-- Information follows --

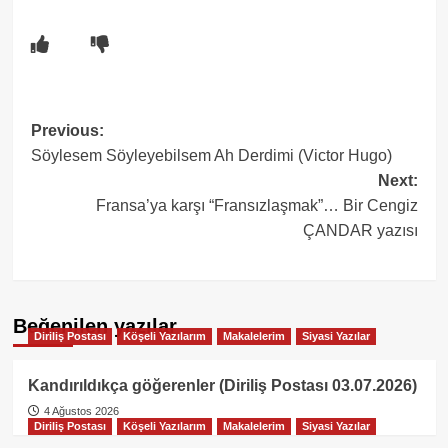
Post
Previous:
Söylesem Söyleyebilsem Ah Derdimi (Victor Hugo)
navigation
Next:
Fransa’ya karşı “Fransızlaşmak”… Bir Cengiz
ÇANDAR yazısı
Beğenilen yazılar
Diriliş Postası
Köşeli Yazılarım
Makalelerim
Siyasi Yazılar
Kandırıldıkça göğerenler (Diriliş Postası 03.07.2026)
4 Ağustos 2026
Diriliş Postası
Köşeli Yazılarım
Makalelerim
Siyasi Yazılar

-- Information concluded --

### Task objective
Rewrite the extracted text of every item with "Siyasi Yazılar" renamed to "Güncel Yazılar" and everything else left unchanged. Give only the text, without the pictures.

### Exercise answer
Post
Previous:
Söylesem Söyleyebilsem Ah Derdimi (Victor Hugo)
navigation
Next:
Fransa’ya karşı “Fransızlaşmak”… Bir Cengiz
ÇANDAR yazısı
Beğenilen yazılar
Diriliş Postası
Köşeli Yazılarım
Makalelerim
Güncel Yazılar
Kandırıldıkça göğerenler (Diriliş Postası 03.07.2026)
4 Ağustos 2026
Diriliş Postası
Köşeli Yazılarım
Makalelerim
Güncel Yazılar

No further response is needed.